En marge du forum Mining Indaba tenu au Cap, en Afrique du Sud, le ministre des Mines, Louis Watum Kabamba, a multiplié les rencontres stratégiques avec des partenaires internationaux, avec à la clé des annonces majeures pour la République démocratique du Congo.
Le mardi 10 février, plusieurs délégations de haut niveau ont été reçues par le patron du secteur minier congolais, traduisant l’intérêt soutenu que suscite à nouveau la RDC auprès des investisseurs étrangers. Cette séquence diplomatique confirme le repositionnement progressif du pays comme destination crédible et compétitive dans l’industrie extractive mondiale.
Parmi les avancées significatives figure l’entretien avec la délégation japonaise conduite par le Vice-ministre de la Coopération internationale.
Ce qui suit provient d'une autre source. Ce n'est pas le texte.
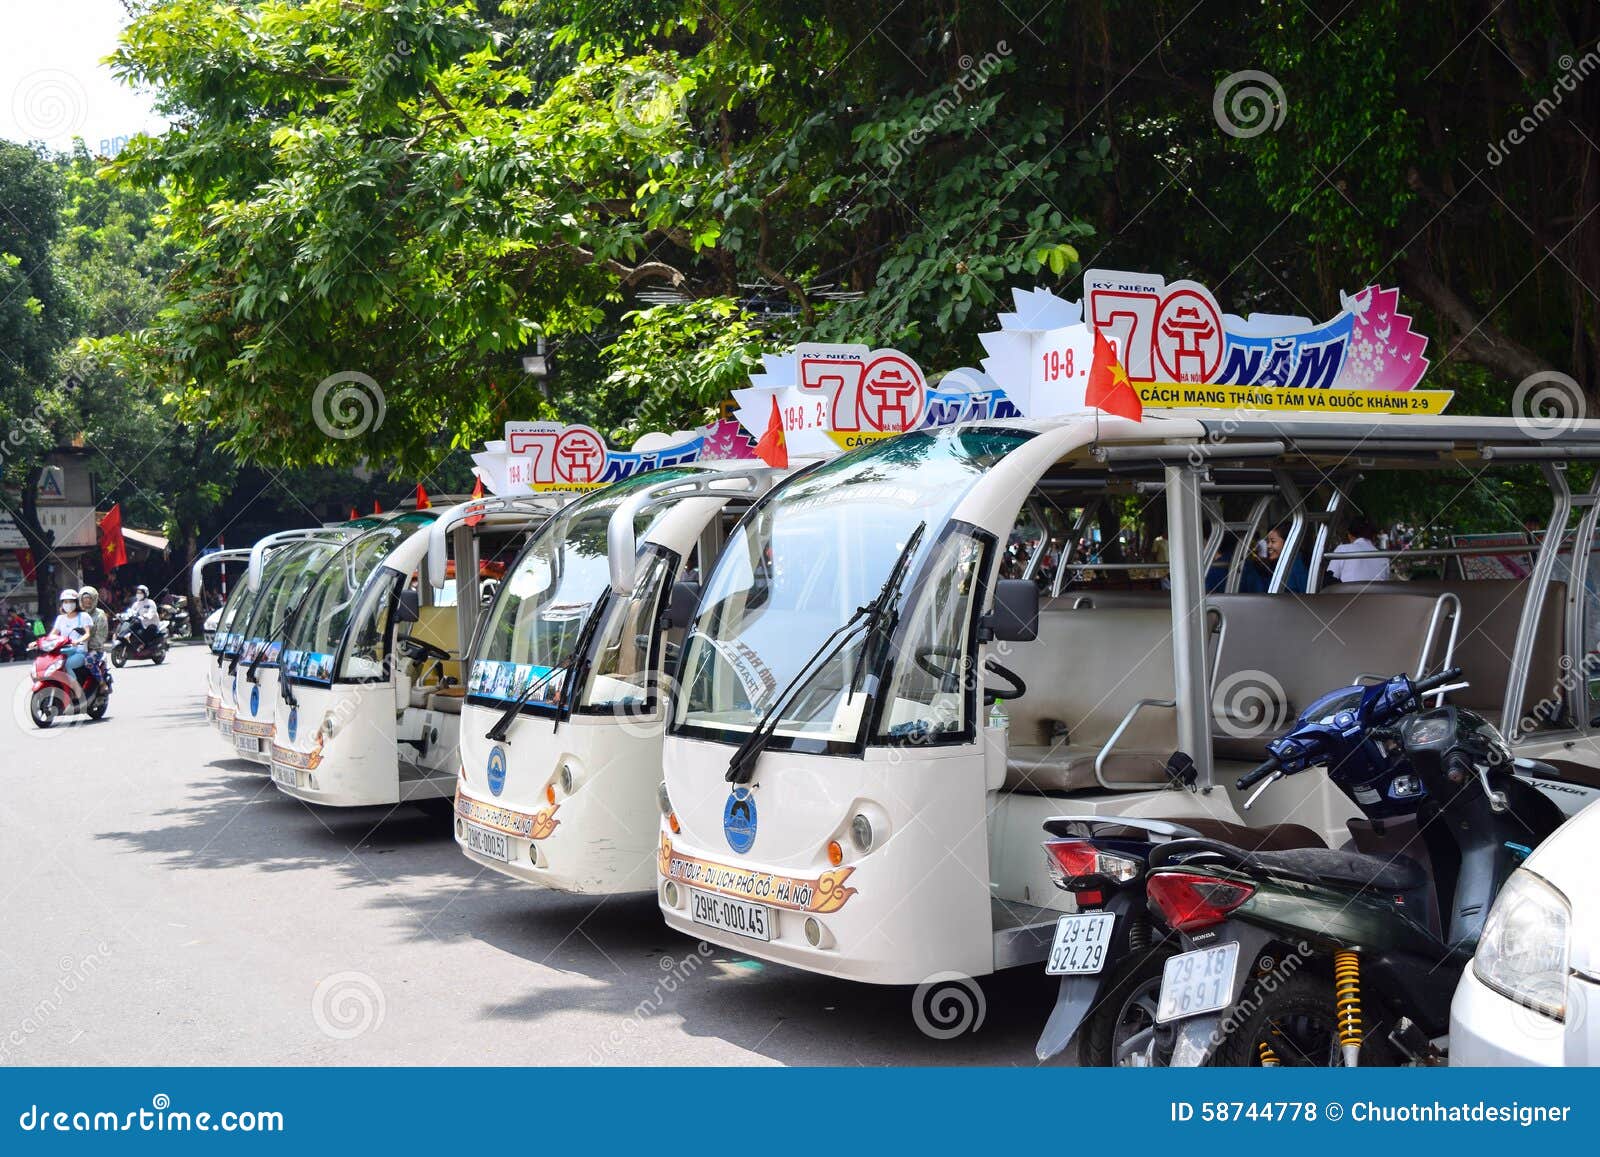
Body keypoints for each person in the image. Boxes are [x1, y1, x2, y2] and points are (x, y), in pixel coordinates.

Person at [1327, 517, 1391, 584]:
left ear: (1349, 535)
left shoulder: (1342, 550)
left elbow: (1331, 578)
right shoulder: (1384, 557)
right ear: (1373, 536)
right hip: (1377, 594)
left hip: (1349, 594)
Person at [50, 589, 93, 677]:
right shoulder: (60, 618)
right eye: (65, 602)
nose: (68, 604)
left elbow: (87, 634)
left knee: (67, 665)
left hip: (79, 652)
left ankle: (75, 689)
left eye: (71, 601)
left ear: (76, 603)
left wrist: (78, 641)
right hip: (63, 651)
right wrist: (39, 642)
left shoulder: (84, 616)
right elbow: (52, 634)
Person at [1261, 525, 1309, 594]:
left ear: (1287, 542)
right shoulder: (1278, 564)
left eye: (1273, 541)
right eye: (1268, 542)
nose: (1268, 546)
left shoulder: (1298, 566)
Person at [128, 584, 161, 648]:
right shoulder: (136, 604)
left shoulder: (150, 602)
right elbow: (131, 611)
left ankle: (144, 646)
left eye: (140, 593)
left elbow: (152, 612)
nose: (138, 594)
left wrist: (146, 615)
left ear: (145, 593)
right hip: (141, 624)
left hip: (151, 624)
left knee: (146, 631)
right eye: (137, 592)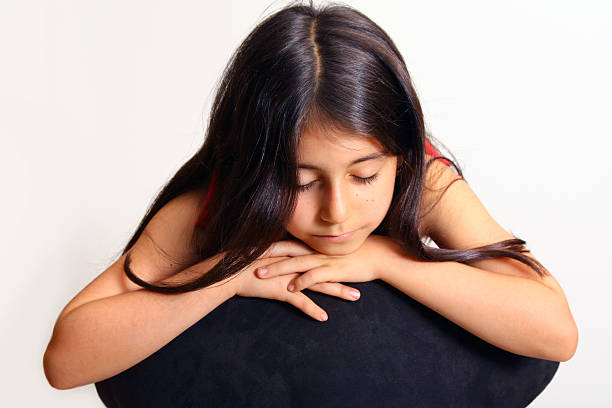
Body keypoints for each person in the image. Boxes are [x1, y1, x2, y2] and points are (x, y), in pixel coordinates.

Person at [43, 1, 577, 404]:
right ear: (252, 168)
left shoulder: (424, 183)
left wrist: (385, 260)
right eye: (300, 183)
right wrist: (227, 276)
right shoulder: (210, 205)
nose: (337, 211)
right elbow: (66, 361)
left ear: (399, 157)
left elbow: (554, 330)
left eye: (365, 175)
À l’issue des échanges, la partie japonaise a annoncé une enveloppe de 3,5 milliards de dollars américains destinée à appuyer les entreprises nippones souhaitant développer des projets miniers en RDC. Cet engagement financier illustre la confiance accordée aux réformes entreprises par les autorités congolaises pour améliorer le climat des affaires dans le secteur.
Le ministre des Mines s’est également entretenu avec les représentants de l’Union européenne. Les discussions ont porté sur la transformation locale des minerais, le renforcement des chaînes de valeur, la gestion des minerais critiques, la digitalisation du cadastre minier ainsi que l’extension du projet industriel Umicore–STL, considéré comme stratégique pour l’industrialisation du secteur.
À travers ces démarches, Louis Watum Kabamba a réaffirmé l’orientation fixée par le Président de la République, Félix Antoine Tshisekedi Tshilombo, et mise en œuvre par la Première Ministre Judith Suminwa Tuluka : faire du secteur minier un levier d’industrialisation, de création d’emplois et de croissance durable.
La participation congolaise à Indaba s’inscrit ainsi dans une dynamique de diplomatie économique active, visant à défendre les intérêts nationaux et à promouvoir des partenariats équilibrés. Un signal fort est ainsi envoyé : la RDC entend désormais valoriser ses ressources sur son territoire et consolider une industrie minière génératrice de richesses pour sa population.